By DÉSIRÉ NIMUBONA, IRIN

Posted  Thursday, February 25   2016 at  20:07

In Summary

  • Annual GDP growth for 2015 was -7.2 per cent, and it is set to fall further with insecurity, a deteriorating business climate and tense relations with donors weighing on the national Treasury.
  • The 2016 budget shows a fall in government spending of more than 46 per cent, according to economist Léonce Sinzinkayo.
  • Revenue has plunged by $14.3 million, with the budget deficit now at $891 million.

The crisis that erupted in Burundi in April 2015 following President Pierre Nkurunziza’s decision to seek a controversial third term has claimed more than 400 lives and caused more than 230,000 people to flee the country, according to the United Nations.

But it isn’t just citizens who have suffered — the economy is in a bad way too.

Alexandre Nyabenda works as a trader in a shop in Cibitoke, one of the so-called contested areas of the capital Bujumbura, which are really just the hotbeds of opposition to Nkurunziza that have seen most political unrest.

Nyabenda, who has been working there for the past six years, said that trade had really suffered as a result of the instability.

“Before the crisis … I was taking in around 120,000 francs ($76 dollars) of revenue each day,” he said. “Since April 2015, just to get 40,000 francs ($25) a day has been a real struggle.”
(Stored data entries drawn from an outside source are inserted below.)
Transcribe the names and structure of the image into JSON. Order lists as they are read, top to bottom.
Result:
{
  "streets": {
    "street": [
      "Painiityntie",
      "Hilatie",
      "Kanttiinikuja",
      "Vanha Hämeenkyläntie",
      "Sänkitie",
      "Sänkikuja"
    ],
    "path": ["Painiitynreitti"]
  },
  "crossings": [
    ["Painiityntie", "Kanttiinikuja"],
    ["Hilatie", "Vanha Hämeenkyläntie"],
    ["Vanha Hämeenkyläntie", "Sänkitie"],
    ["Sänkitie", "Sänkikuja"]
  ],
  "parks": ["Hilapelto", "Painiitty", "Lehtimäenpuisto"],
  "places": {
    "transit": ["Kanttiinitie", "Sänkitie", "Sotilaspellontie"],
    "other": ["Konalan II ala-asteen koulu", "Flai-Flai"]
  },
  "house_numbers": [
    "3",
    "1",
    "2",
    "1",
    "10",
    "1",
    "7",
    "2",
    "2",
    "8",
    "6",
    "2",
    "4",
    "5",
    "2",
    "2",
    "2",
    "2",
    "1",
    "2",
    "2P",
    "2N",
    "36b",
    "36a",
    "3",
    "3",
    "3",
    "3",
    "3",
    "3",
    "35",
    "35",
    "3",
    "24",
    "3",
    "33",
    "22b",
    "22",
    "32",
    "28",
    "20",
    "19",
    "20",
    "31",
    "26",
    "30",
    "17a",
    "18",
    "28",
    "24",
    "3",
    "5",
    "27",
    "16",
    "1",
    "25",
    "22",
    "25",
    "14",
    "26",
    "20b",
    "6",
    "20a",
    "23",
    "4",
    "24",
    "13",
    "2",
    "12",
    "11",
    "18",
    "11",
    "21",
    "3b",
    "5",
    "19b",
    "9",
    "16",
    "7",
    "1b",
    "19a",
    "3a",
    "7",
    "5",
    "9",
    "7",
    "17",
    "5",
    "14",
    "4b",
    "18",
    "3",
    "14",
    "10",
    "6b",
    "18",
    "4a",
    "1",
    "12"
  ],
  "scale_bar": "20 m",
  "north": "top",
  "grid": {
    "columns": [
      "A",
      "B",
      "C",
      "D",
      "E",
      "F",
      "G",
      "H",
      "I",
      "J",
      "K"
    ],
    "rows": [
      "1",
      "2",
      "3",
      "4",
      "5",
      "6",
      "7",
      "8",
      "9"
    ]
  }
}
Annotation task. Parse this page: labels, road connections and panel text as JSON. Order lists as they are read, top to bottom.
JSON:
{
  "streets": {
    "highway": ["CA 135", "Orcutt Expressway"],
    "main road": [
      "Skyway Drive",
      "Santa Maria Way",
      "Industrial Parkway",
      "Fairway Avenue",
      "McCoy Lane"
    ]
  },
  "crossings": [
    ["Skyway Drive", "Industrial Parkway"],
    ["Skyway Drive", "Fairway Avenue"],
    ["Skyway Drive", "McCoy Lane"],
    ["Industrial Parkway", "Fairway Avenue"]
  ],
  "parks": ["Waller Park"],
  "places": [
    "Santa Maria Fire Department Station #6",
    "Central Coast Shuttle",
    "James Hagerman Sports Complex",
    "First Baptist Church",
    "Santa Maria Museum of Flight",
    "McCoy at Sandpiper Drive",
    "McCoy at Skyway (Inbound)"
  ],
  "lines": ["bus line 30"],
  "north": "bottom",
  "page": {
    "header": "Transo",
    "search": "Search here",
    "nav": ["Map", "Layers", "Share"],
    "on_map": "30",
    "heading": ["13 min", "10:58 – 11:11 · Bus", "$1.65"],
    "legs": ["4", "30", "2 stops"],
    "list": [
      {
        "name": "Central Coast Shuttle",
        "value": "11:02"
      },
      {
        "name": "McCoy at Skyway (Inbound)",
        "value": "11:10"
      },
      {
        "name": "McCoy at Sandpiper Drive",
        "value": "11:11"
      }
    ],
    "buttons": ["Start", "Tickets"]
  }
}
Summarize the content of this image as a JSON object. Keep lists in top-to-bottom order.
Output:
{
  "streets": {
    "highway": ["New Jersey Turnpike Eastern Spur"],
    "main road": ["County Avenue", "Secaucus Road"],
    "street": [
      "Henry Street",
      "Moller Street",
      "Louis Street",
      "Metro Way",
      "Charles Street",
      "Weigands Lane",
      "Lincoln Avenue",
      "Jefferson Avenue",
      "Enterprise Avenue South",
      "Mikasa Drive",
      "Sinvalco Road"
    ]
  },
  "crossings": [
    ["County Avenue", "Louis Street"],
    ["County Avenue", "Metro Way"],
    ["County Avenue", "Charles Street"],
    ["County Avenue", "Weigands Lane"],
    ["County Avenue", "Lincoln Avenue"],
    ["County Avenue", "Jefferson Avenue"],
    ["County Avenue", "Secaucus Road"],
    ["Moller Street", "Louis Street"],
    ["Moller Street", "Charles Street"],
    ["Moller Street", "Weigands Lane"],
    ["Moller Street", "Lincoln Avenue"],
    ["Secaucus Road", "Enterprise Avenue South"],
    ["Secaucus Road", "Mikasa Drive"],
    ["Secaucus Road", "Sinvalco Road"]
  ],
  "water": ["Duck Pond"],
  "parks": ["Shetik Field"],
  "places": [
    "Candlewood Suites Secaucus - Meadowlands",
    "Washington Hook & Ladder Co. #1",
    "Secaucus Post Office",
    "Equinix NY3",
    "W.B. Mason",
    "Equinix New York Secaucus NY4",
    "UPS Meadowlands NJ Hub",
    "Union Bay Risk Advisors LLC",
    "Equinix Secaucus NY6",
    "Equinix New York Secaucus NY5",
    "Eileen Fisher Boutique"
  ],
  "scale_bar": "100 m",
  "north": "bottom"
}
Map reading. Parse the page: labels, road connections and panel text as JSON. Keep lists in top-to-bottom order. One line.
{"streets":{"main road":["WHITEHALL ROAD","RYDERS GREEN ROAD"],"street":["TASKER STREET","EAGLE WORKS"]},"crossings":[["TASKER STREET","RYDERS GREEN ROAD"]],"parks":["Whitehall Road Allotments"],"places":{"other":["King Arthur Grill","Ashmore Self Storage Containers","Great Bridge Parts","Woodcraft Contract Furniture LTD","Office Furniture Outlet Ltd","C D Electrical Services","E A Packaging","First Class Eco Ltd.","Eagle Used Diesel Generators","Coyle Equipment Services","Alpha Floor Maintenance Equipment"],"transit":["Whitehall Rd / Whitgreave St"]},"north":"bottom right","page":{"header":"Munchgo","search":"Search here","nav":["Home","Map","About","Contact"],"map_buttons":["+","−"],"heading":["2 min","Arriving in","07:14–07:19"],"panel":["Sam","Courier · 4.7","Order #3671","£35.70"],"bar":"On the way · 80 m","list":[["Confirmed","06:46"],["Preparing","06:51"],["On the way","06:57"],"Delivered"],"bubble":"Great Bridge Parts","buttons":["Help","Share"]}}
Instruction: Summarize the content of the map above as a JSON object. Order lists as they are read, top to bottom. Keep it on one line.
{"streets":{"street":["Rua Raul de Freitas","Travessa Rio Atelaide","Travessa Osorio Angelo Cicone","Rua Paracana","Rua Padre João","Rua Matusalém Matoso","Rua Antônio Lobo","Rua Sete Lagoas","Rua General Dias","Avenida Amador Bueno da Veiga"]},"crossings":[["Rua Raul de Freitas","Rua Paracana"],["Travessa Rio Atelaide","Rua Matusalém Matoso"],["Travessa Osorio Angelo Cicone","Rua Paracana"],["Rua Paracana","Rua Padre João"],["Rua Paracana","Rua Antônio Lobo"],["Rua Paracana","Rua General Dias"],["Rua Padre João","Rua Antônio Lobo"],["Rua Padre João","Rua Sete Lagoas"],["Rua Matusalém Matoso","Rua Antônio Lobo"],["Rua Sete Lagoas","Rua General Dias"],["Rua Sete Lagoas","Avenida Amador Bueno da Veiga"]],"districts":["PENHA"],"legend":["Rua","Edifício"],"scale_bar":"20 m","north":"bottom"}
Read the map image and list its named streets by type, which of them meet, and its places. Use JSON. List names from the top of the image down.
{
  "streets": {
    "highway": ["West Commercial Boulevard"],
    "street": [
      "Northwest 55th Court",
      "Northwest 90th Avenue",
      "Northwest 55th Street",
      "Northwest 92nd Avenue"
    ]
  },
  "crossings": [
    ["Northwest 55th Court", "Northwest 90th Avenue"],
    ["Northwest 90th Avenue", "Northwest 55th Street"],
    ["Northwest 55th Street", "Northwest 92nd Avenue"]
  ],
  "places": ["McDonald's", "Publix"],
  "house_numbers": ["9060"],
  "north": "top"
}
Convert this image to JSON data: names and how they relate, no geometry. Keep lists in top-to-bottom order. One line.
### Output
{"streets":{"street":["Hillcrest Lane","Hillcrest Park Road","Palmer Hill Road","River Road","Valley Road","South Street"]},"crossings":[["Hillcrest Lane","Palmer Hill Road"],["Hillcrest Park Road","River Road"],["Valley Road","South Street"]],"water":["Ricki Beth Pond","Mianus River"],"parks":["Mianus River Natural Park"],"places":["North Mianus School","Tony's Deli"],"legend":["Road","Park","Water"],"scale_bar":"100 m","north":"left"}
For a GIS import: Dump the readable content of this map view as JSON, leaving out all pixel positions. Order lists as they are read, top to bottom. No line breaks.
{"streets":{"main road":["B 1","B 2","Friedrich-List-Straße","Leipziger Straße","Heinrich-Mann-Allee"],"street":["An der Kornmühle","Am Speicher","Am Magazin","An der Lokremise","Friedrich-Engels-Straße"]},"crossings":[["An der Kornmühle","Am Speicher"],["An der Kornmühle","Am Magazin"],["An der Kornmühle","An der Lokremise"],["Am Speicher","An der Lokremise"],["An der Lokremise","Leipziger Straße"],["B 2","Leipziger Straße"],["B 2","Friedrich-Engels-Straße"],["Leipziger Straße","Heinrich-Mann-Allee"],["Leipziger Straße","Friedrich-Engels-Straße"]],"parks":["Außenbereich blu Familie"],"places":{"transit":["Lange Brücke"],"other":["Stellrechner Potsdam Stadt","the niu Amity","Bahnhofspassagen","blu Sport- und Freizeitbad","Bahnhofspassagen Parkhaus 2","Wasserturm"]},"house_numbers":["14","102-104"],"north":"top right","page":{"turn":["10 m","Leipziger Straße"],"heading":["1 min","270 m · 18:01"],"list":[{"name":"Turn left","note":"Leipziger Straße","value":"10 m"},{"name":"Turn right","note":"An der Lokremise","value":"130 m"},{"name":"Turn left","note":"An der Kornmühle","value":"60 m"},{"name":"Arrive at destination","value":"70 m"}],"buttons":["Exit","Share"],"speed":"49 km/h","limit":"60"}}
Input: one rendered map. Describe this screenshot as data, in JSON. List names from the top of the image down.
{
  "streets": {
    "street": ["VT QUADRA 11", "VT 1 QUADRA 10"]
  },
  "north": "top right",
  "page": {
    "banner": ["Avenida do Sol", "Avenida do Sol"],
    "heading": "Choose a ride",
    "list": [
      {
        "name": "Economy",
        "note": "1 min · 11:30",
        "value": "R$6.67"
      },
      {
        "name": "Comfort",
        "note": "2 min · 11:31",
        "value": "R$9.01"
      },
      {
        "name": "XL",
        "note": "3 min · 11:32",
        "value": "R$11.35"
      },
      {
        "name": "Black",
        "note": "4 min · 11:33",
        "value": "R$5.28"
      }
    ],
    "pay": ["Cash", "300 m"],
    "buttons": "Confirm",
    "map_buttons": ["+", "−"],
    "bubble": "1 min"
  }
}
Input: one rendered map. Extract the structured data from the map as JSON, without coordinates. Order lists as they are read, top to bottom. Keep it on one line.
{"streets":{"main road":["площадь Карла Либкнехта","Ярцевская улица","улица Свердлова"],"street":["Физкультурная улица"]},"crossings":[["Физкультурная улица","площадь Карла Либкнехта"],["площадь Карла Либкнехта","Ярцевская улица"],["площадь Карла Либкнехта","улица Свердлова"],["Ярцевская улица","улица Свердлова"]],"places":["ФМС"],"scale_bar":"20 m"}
The fall is explained by the fact that so many customers fled the country as Burundi descended into violence. Those who have stayed don’t have the same purchasing power so the quantity of goods sold has markedly declined.

“A father who was buying two kilos of rice and two kilos of beans every day to feed his five children and his wife is now buying only half a kilo because his domestic helper, his wife and his children have fled into exile,” explained Nyabenda.

Things are even worse for Sinkazi Kevin, 32, a coal seller in Cibitoke who has gone practically bankrupt due to the tough times.

“Before this crisis I was selling at least six to 10 sacks of coal a day, but now I’m only selling one,” Kevin said, clearly angry. “There are no buyers! People have fled, and restaurant owners who were good potential clients before are hardly doing any business now, or have even closed their restaurants.”

Micheella Kanyana was forced to close her small restaurant in Cibitoke because the unrest and insecurity was too great to carry on.

“A grenade was thrown near my restaurant. I was already scared. Next, our customers, who were the motorcyclists, the taxi bike drivers, they stopped coming. And then our coal suppliers, our food suppliers were too scared to come to our area. This is why I closed my restaurant,” Kanyana said.

Scaling down

“I asked three restaurant workers that I had taken on to return home for fear of seeing them arrested or killed because they were all young,” she added.

Even the prestigious University of Burundi, the only academic institution in the country with resident accommodation is not immune from the economic crisis. It recently suspended providing breakfast for its boarding students.

“The price of beans has gone from 1,200 francs (76 cents) before the crisis to 1,800 francs ($1.15) today. Rice has gone from 1,100 francs to 1,700 francs a kilo,” said Anatole Nzinahora, head of the university management, explaining that they simply didn’t have the means now to feed students three times a day.